Я лежал тихо-тихо, даже дыхание затаил, и хоть шевелилась у меня где-то мысль, что я ведь подслушиваю, а не слушать нельзя было – очень уж интересный разговор начинался. Надо же было мне разобраться в некоторых вещах, ну я и слушал. Наставил уши, как локаторы, и слушал.
– Вот так-то, – сказал Андреич, – а ты «тише»… Ты чего пришел-то, на ночь глядя! Стряслось опять что, или так – языком потрепать? Пси… психологию разводить?
– Нет, – не очень уверенно сказал дядя Юра, – ничего не стряслось… Просто, – он вдруг засуетился, подошел к вешалке и стал доставать из карманов плаща какие-то свертки, достал банку консервов и завернутую в бумагу бутылку.
– Вот, коньячок, – сказал он застенчиво и поставил бутылку на стол перед Андреичем.
– Мужской разговор, – крякнув, сказал Андреич. – Не иначе, со старухой поцапался.
– Поцапался, – грустно сказал дядя Юра.
– Чего не поделил?
– Все из-за этой истории, Андреич. Лиза считает, что мы должны вмешаться, а я категорически против… был категорически против, а сейчас… сейчас не знаю. Все это очень, очень сложно, и грубым вмешательством тут…

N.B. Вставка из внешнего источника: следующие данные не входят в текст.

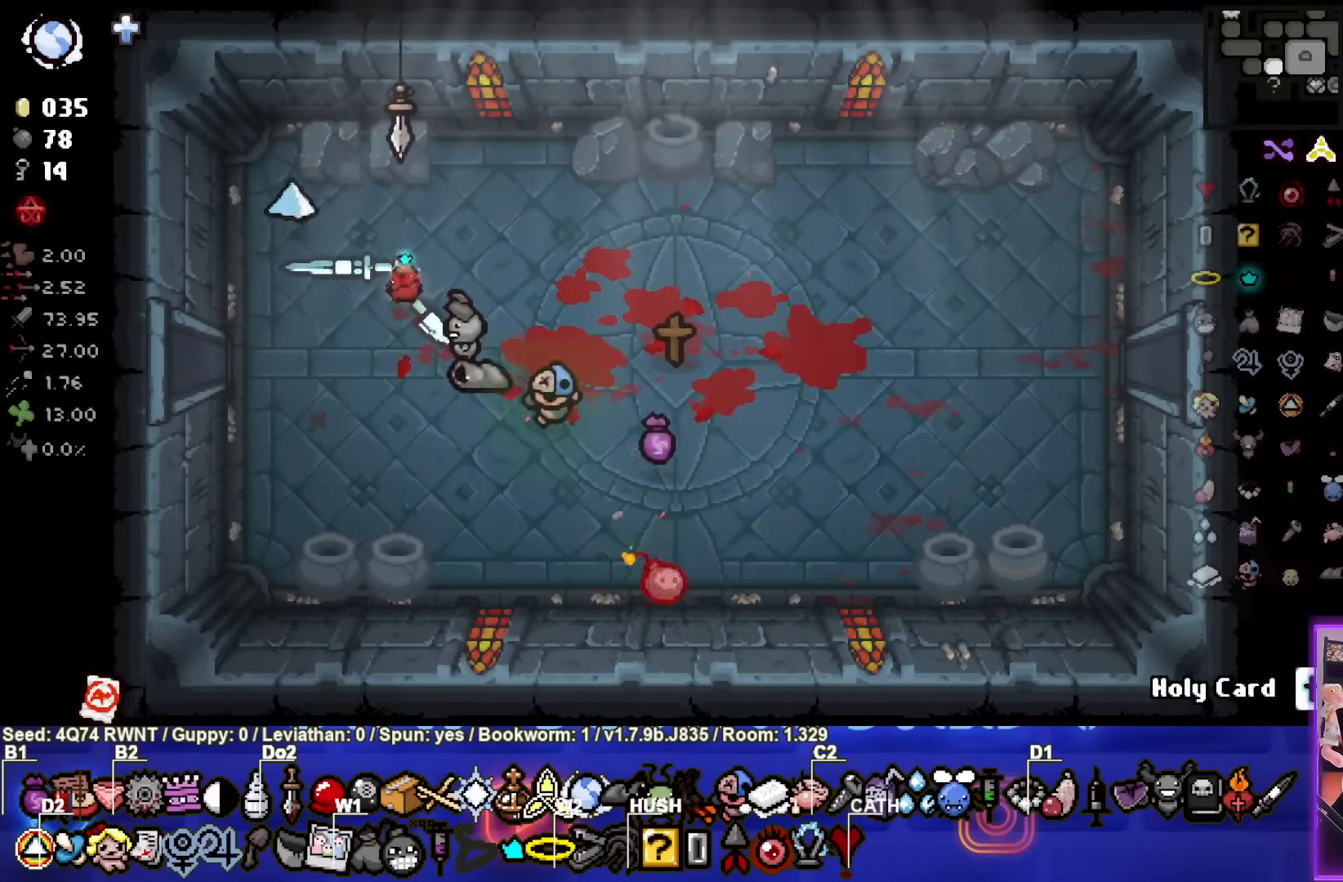
{"buttons": [], "left_stick": "down-right", "events": [[333, "left_stick", "down-right"]]}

– А чего тут сложного, – рассердился Андреич, – сука Верка – и вся сложность. Да нет, сука и та своих щенят не бросает.
– Ну, нельзя же так, Андреич. Любовь – эта такая область человеческой жизни…
– Не было у Верки любви, – решительно сказал Андреич, – не было. Николай – это верно – любит, а у нее не было. Это я ему с самого начала сказал: не любит она тебя. Так – благодарна за то, что в блокаду ее от смерти спас, а любви не было. А он, дурак, не верил, ну вот и кусай теперь локти.
– Я догадывался об этом, – сказал дядя Юра печально.
– Ты догадывался, а я знал, – сказал Андреич. – Вот ты все стишки пишешь, и все про любовь, а ни хрена ты в этой самой любви не разбираешься.
Они уже выпили, Андреич хватил целый стакан, а когда выпьет, он всегда идет в атаку. А я слушал, слушал, и все тут… Страшно мне было слышать то, что говорил Андреич, и все время хотелось крикнуть, что это неправда, но я молчал и только слушал, и в башке у меня был сумбур, и все вспоминалась та противная фраза, которую сказала тогда на лестнице наша соседка.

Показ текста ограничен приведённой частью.